Sen. Marco Rubio has introduced legislation that would ban the popular social networking app TikTok from operating in the U.S. on grounds that it presents a threat to national security.
According to Rubio, TikTok’s Chinese parent company, ByteDance, is required by Chinese law to make the app’s data available to the Chinese Communist Party (CCP).
The lengthy name given to the bill is Averting the National Threat of Internet Surveillance, Oppressive Censorship and Influence, and Algorithmic Learning by Chinese Communist Party Act (Anti-Social CCP Act). The bill would prohibit any social media company in, or under the influence of, China, Russia, Iran, North Korea, Cuba, and Venezuela from acquiring sensitive data from Americans or “to use social media to spread their influence campaigns, propaganda, and censorship.”
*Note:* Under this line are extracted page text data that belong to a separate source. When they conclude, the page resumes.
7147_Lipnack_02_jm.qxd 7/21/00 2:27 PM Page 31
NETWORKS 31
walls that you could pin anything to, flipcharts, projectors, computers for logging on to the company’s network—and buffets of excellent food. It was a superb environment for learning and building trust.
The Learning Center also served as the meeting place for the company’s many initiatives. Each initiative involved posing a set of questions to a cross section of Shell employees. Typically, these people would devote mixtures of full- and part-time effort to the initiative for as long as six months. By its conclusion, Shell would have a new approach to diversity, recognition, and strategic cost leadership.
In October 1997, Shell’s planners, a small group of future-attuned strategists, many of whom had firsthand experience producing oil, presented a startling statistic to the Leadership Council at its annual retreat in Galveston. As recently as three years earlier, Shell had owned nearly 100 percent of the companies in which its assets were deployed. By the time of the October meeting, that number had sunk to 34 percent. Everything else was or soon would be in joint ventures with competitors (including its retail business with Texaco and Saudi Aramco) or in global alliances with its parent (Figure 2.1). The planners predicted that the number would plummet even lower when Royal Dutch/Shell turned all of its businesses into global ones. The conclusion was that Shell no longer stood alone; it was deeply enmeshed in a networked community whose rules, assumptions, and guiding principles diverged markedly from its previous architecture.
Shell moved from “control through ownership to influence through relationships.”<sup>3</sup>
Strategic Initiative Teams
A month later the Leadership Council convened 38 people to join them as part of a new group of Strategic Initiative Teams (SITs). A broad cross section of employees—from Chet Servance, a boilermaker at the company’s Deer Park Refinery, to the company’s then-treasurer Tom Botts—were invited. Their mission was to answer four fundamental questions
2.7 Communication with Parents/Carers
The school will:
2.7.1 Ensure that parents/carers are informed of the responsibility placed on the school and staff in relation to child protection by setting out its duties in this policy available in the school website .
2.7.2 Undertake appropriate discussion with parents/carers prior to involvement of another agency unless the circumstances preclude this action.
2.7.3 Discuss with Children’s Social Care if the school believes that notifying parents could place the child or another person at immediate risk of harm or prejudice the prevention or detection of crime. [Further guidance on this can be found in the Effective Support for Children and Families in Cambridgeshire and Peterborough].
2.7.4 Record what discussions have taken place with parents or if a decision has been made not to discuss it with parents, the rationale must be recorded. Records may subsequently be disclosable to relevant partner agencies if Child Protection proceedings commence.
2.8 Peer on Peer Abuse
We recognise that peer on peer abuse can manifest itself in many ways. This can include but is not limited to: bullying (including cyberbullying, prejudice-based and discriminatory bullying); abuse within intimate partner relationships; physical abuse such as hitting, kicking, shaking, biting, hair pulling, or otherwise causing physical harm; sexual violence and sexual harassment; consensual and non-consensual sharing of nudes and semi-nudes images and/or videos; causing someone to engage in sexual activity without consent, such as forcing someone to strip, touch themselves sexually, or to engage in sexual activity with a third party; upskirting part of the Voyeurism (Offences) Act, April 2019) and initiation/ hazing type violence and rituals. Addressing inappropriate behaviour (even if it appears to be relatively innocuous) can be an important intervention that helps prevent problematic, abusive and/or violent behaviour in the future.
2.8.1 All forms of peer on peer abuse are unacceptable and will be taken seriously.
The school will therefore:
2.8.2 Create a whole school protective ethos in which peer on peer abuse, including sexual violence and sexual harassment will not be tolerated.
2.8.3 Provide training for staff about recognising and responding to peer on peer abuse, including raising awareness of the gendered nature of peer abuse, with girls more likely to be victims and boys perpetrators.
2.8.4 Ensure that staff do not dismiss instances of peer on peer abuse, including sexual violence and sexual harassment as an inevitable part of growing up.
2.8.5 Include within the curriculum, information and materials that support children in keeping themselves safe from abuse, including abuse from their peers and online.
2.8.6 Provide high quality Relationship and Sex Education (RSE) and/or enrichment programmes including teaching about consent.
“This isn’t about creative videos — this is about an app that is collecting data on tens of millions of American children and adults every day,” Rubio said in introducing the legislation, “ We know it’s used to manipulate feeds and influence elections. We know it answers to the People’s Republic of China.”
If passed and signed into law, the President would have 30 days to use the International Emergency Economic Powers Act to implement the Act.
U.S. Reps. Mike Gallagher (R-WI) and Raja Krishnamoorthi (D-IL) have introduced twin legislation in the U.S. House of Representatives.
The proposed legislation remains pending.